François Coppée, qui n'est pas soldat, appelle la guerre, et, en vieux garçon, il crie :
    « Faites des enfants ! »
15 janvier.
Nous sommes un escalier à double révolution : quand une moitié de nous monte, l'autre descend.
Je ne tiens pas à savoir la musique. Ça me rapporterait peut-être d'avoir le sens du mot bémoliser, mais je m'en passe bien.
Économiser, non. Ne rien dépenser, oui.
Je suis malade de ne pas pouvoir monter dans la lune.
Une vieille femme nous fait visite ce matin et dit qu'elle est venue à Paris soigner sa tante, qu'elle se trouve un peu gênée, et qu'elle a pensé à moi. C'est une Foin, parente du Foin de Corbigny et des Dupré, tous deux serruriers.

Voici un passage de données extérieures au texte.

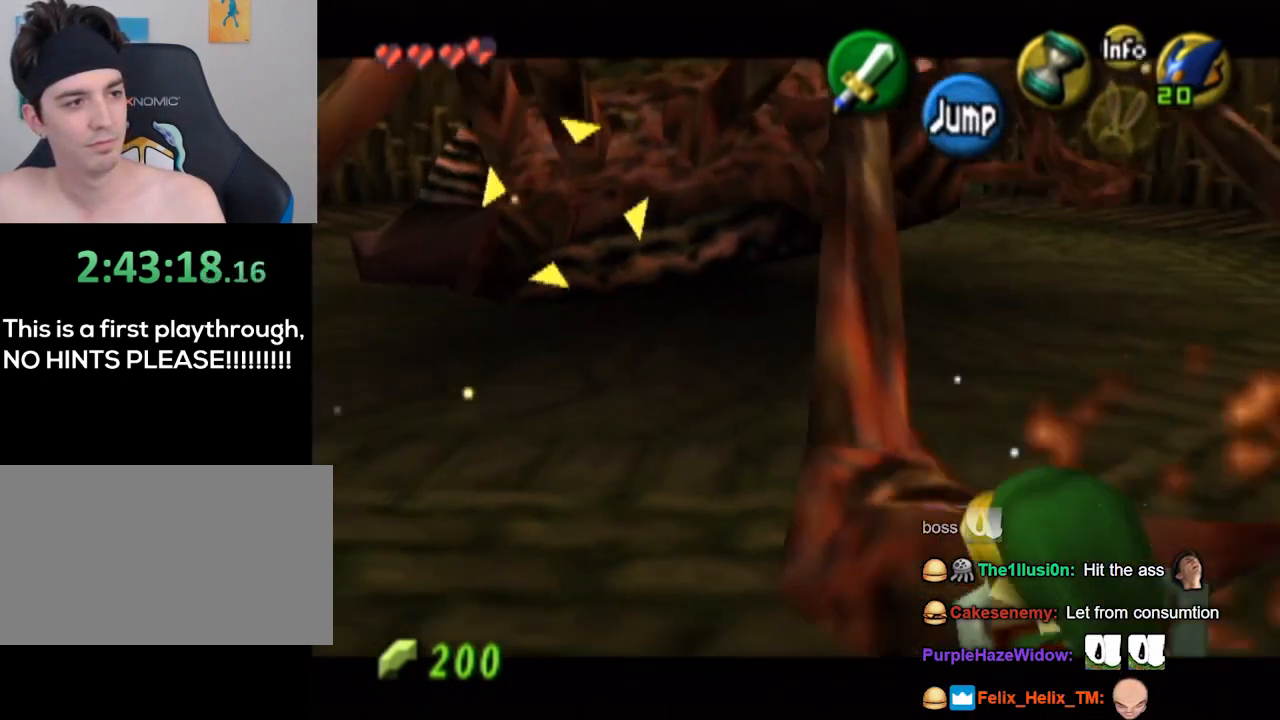
{"buttons": ["L1"], "left_stick": "down", "right_stick": "center", "events": [[200, "left_stick", "down"]]}
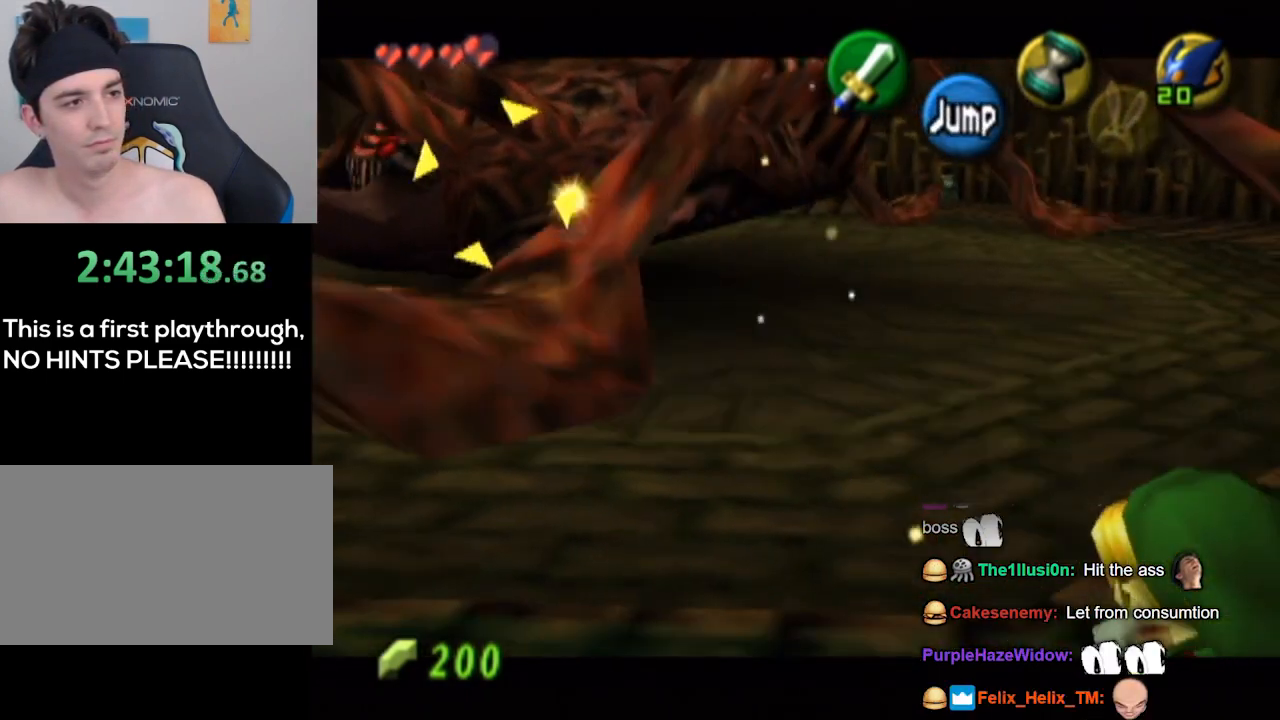
{"buttons": ["L1"], "left_stick": "down-left", "right_stick": "center", "events": [[67, "left_stick", "center"], [167, "left_stick", "down-left"]]}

- Mais madame, je ne vous reconnais pas.
Elle sourit d'une bouche sans dents et baisse les yeux.
- Parce que vous ne m'avez vue qu'en négligé, dit-elle, et pas bien habillée comme aujourd'hui.
- Mais, madame, je ne vous ai jamais vue.

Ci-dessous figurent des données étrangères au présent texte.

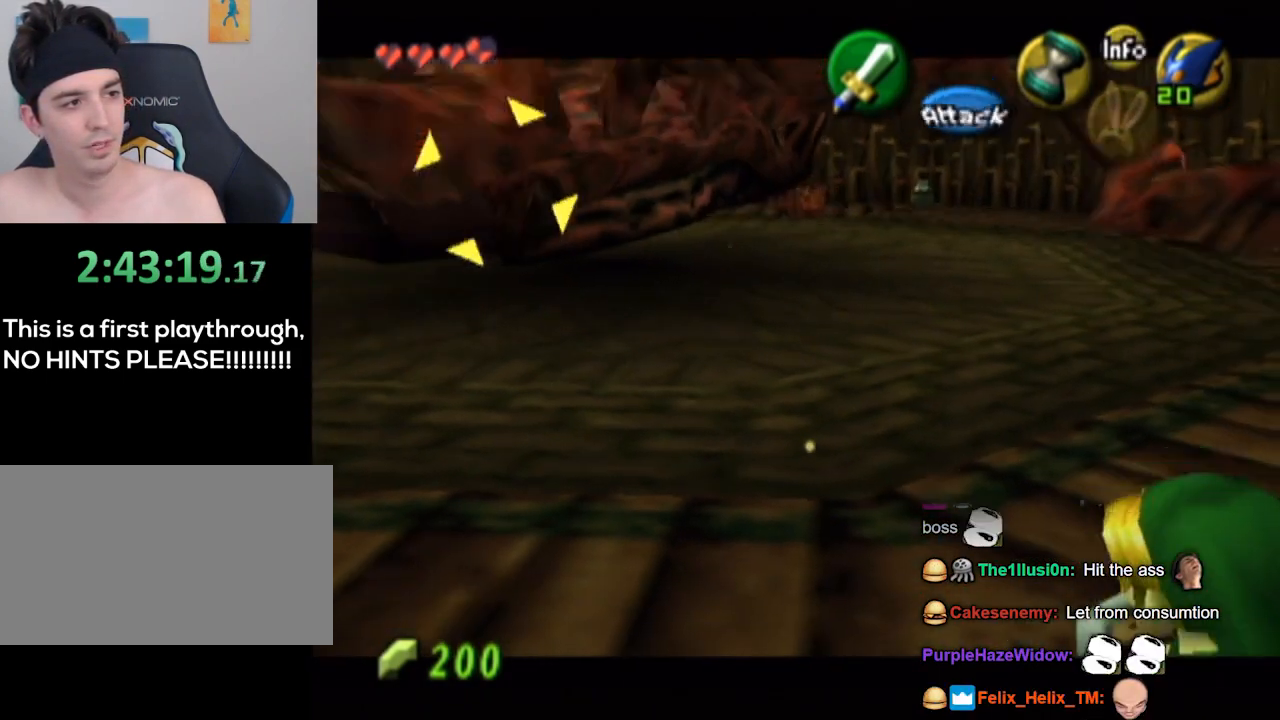
{"buttons": ["L1"], "left_stick": "down-left", "right_stick": "center", "events": [[67, "left_stick", "center"], [200, "left_stick", "down-left"]]}
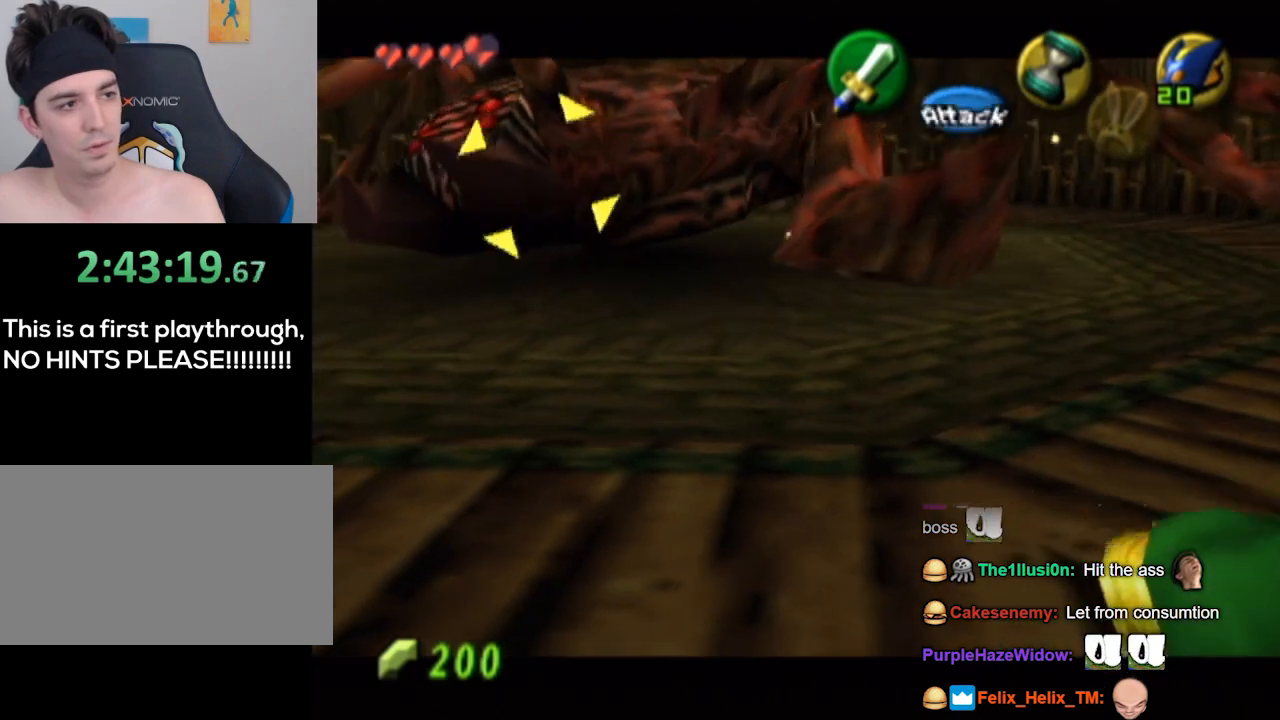
{"buttons": ["L1"], "left_stick": "left", "right_stick": "center", "events": [[33, "left_stick", "left"], [167, "left_stick", "up-left"], [367, "left_stick", "left"]]}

- Excusez-moi, monsieur. Excusez-moi.
Elle se disait d'abord de Corbigny, puis elle dit qu'elle y va quelquefois, enfin, elle ne dit plus que « Excusez-moi. » Elle se lève et s'en va.
- Vous comprenez, lui dis-je, que, si vous m'étiez recommandée...

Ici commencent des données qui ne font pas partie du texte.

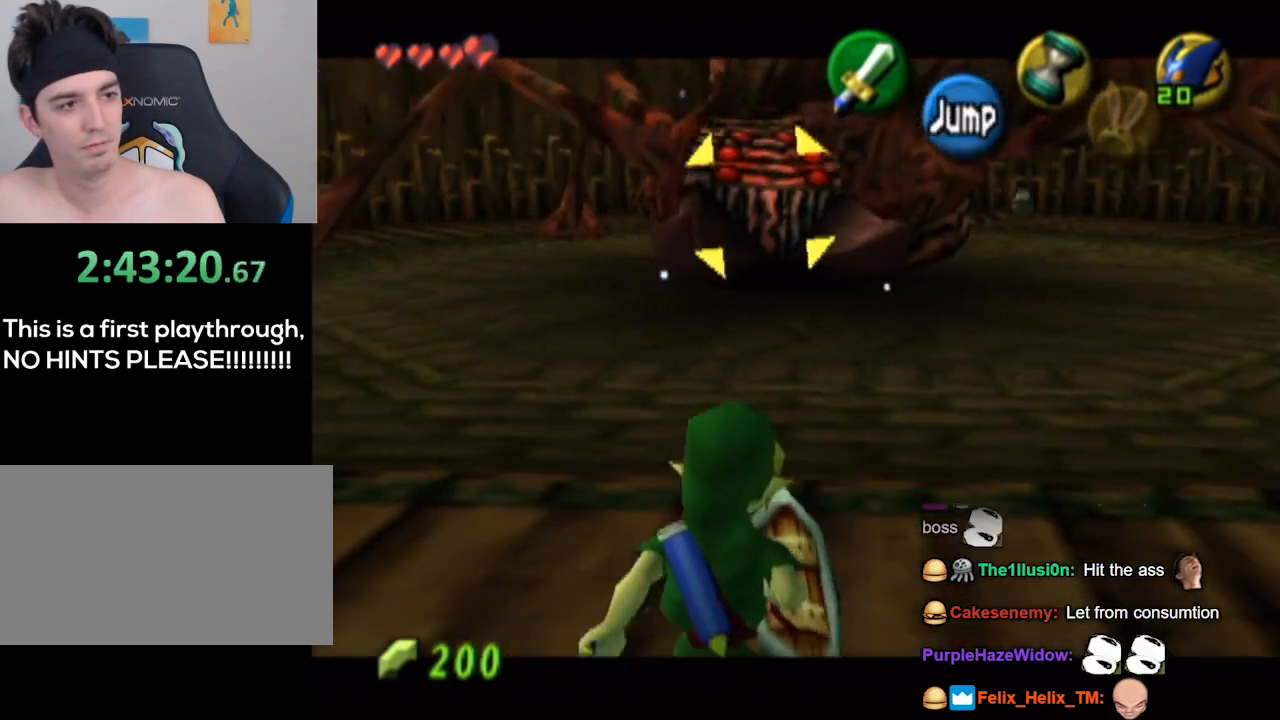
{"buttons": ["Y", "L1"], "left_stick": "center", "right_stick": "center", "events": []}
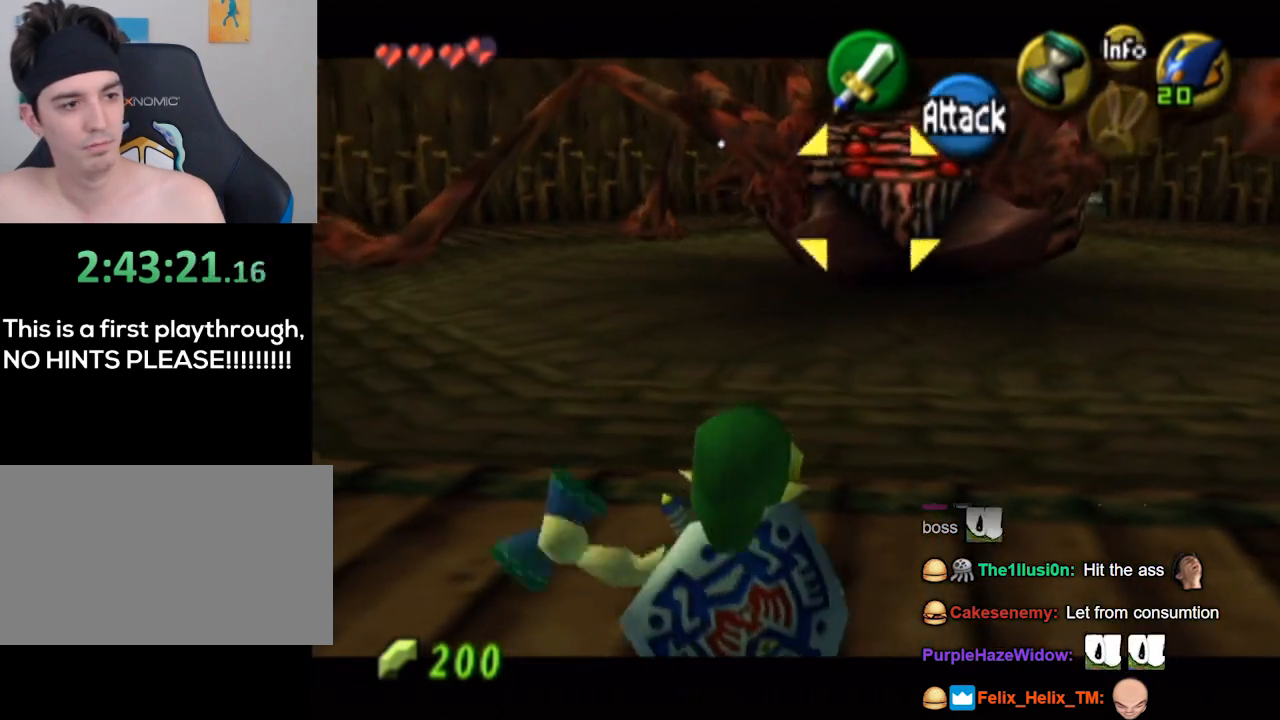
{"buttons": ["Y", "L1"], "left_stick": "center", "right_stick": "center", "events": []}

- Oui, monsieur ! Oui, monsieur ! Excusez-moi.
    Elle partie, j'ai du remords, même de ne pas m'être laissé duper.
17 janvier.
Au premier sourire de n'importe quelle femme, je serais perdu. Heureusement, je suis laid. Elles ont un peu peur, et aucune ne m'écrit.
Il n'y a qu'aux riches qu'on se donne la peine de plaire.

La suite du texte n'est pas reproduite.